═══ Data supplied
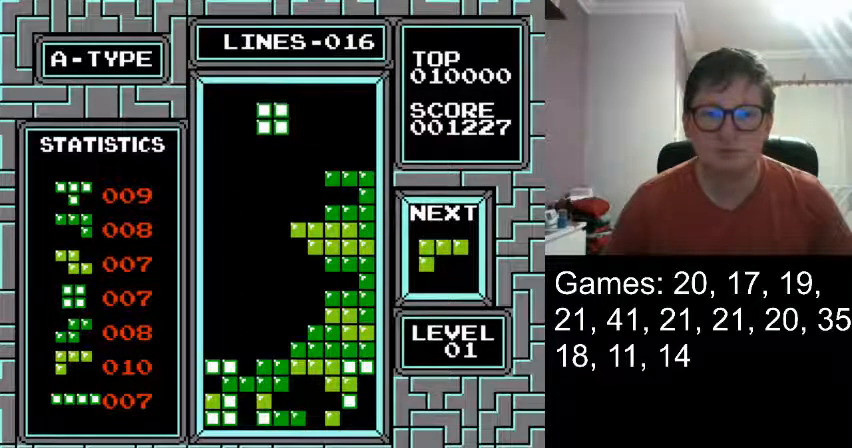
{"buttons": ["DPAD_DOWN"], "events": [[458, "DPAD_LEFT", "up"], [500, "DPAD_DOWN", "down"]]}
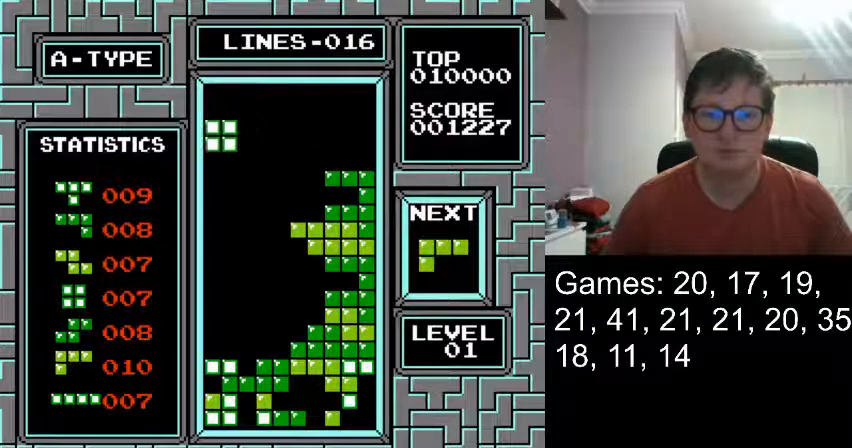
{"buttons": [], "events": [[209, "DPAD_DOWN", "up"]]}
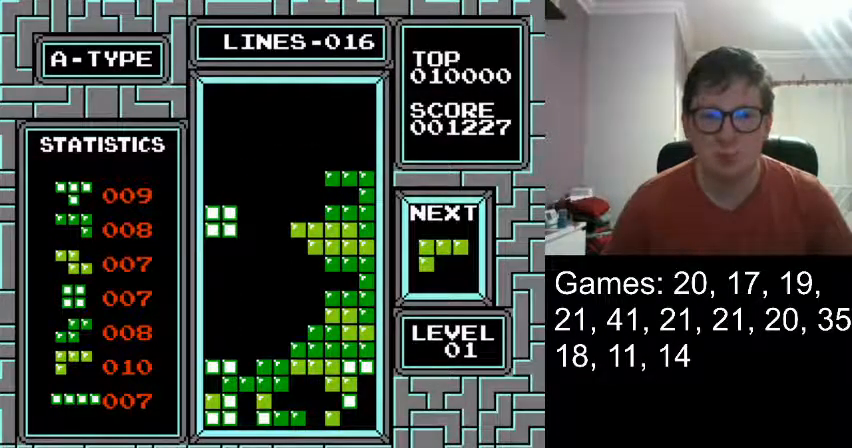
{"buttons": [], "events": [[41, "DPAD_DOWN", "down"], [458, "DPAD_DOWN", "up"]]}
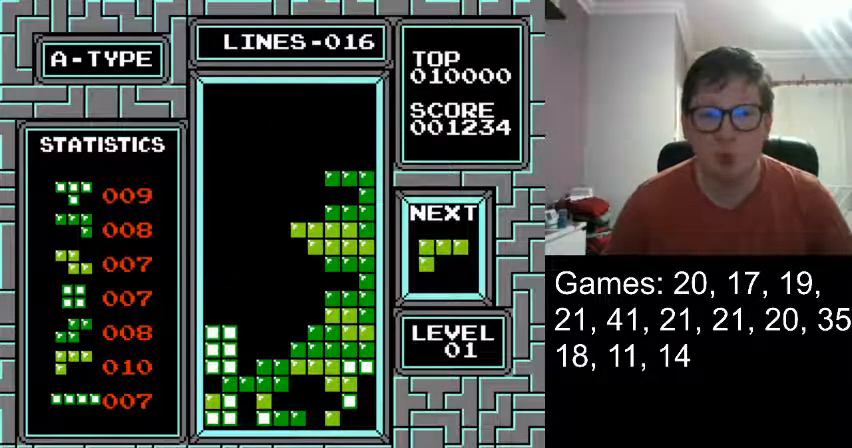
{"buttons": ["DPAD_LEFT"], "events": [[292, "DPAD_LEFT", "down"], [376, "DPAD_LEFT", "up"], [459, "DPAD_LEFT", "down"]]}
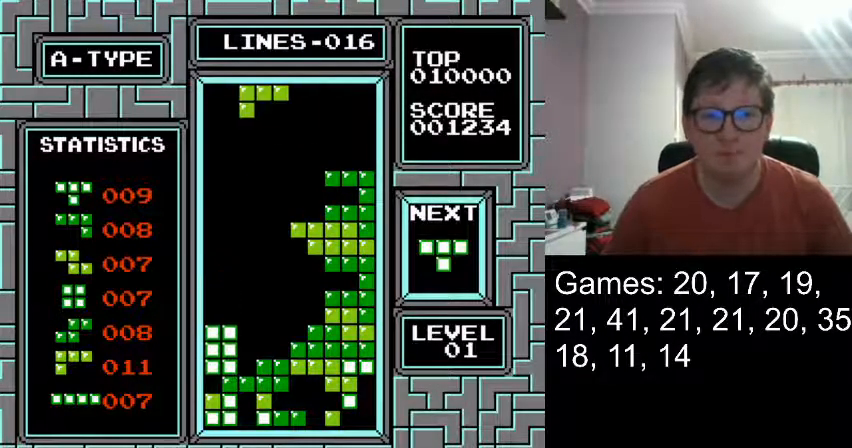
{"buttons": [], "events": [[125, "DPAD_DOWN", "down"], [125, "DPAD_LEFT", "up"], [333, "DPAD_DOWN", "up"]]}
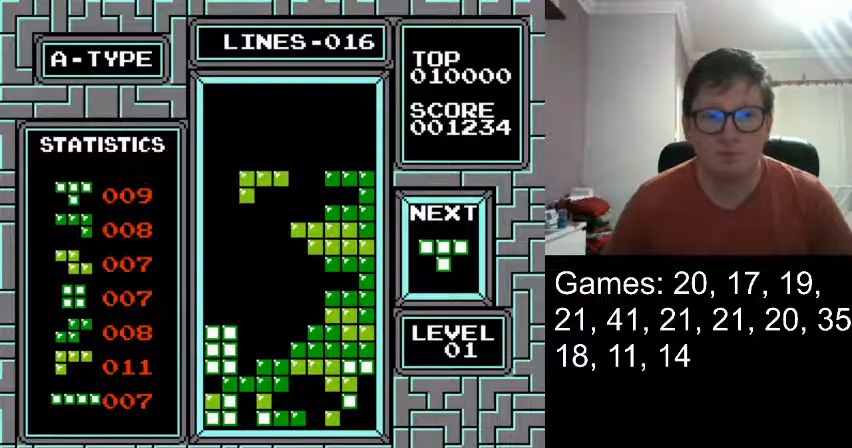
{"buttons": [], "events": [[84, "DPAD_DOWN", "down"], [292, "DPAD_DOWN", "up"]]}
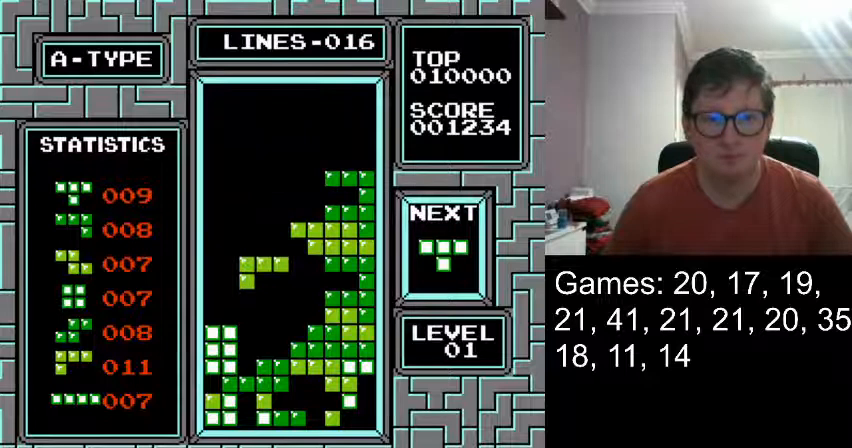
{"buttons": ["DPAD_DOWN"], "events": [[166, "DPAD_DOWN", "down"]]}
══════
Requirement
Once more, please print the whole listing exactly, omitting each image.

Written response
{"buttons": ["DPAD_DOWN"], "events": [[458, "DPAD_LEFT", "up"], [500, "DPAD_DOWN", "down"]]}
{"buttons": [], "events": [[209, "DPAD_DOWN", "up"]]}
{"buttons": [], "events": [[41, "DPAD_DOWN", "down"], [458, "DPAD_DOWN", "up"]]}
{"buttons": ["DPAD_LEFT"], "events": [[292, "DPAD_LEFT", "down"], [376, "DPAD_LEFT", "up"], [459, "DPAD_LEFT", "down"]]}
{"buttons": [], "events": [[125, "DPAD_DOWN", "down"], [125, "DPAD_LEFT", "up"], [333, "DPAD_DOWN", "up"]]}
{"buttons": [], "events": [[84, "DPAD_DOWN", "down"], [292, "DPAD_DOWN", "up"]]}
{"buttons": ["DPAD_DOWN"], "events": [[166, "DPAD_DOWN", "down"]]}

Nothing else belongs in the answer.